## Given data
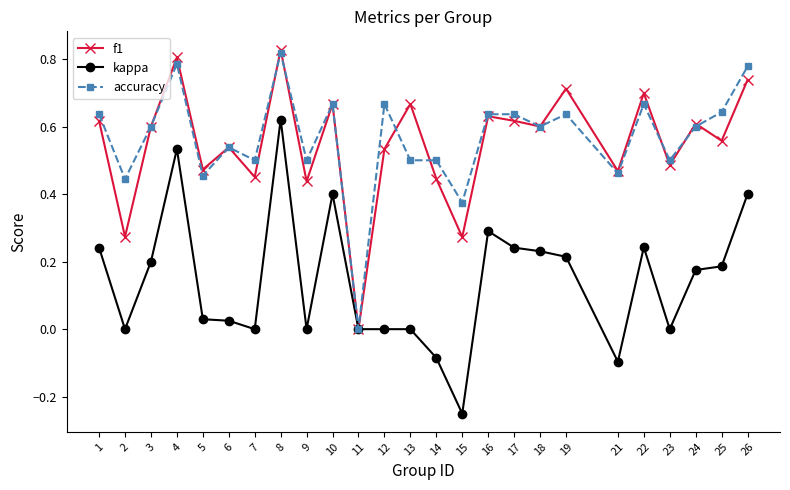

At which category is the sum across all series the highest?

8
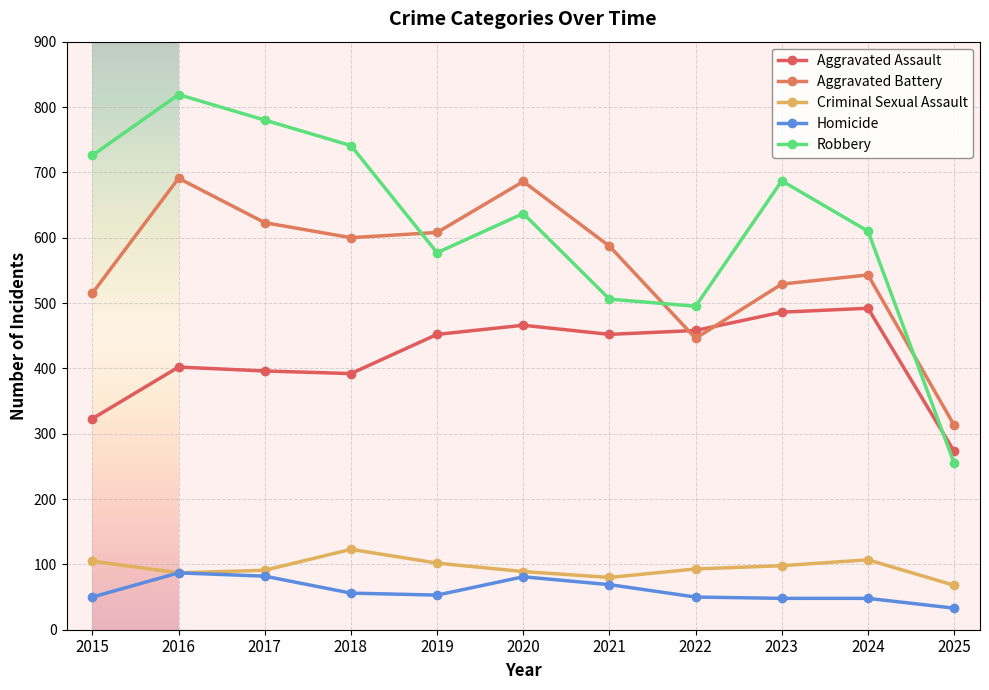

True or false: Robbery and Criminal Sexual Assault cross at least once.

False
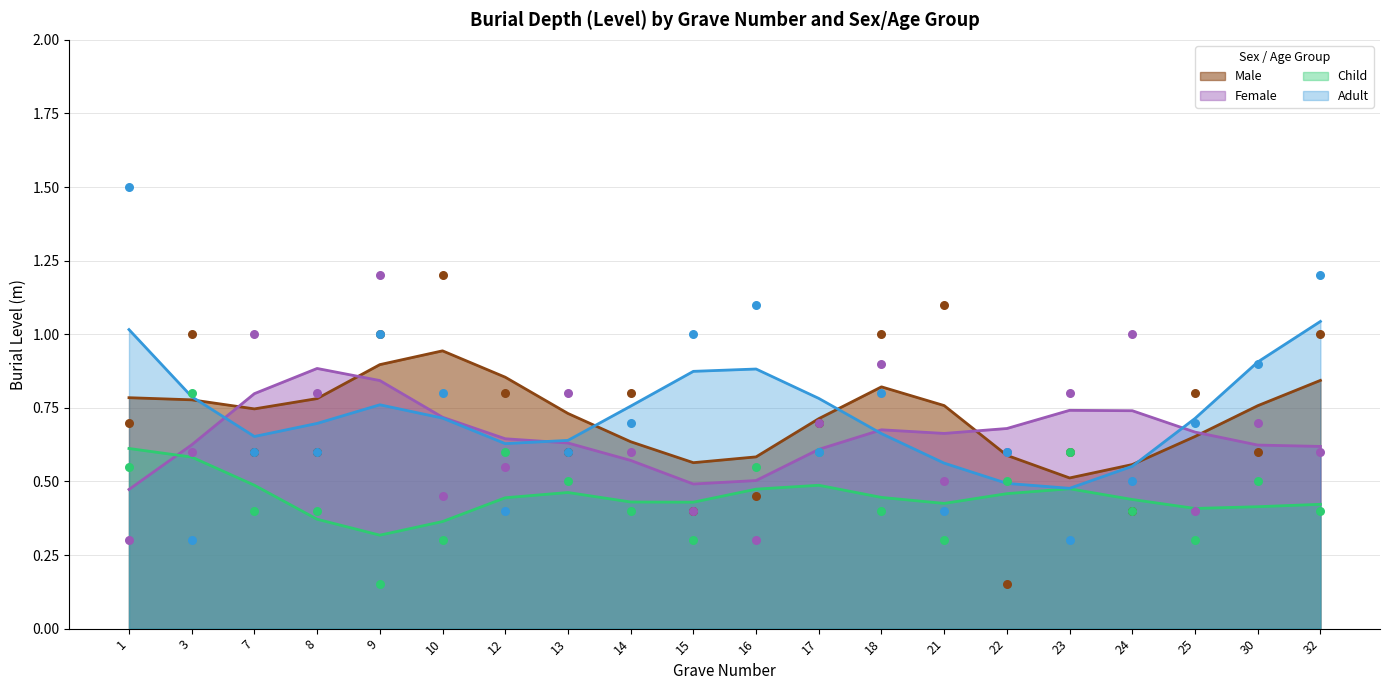

What are all the series names shown in the legend?

Male, Female, Child, Adult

## The problem
Give the listing above as a Markdown table with the columns "Row" and "Text", one numbered row per line, skipping blank lines and leaving out the pictures.

## Solution below
| Row | Text |
|---|---|
| 1 | At which category is the sum across all series the highest? |
| 2 | 8 |
| 3 | True or false: Robbery and Criminal Sexual Assault cross at least once. |
| 4 | False |
| 5 | What are all the series names shown in the legend? |
| 6 | Male, Female, Child, Adult |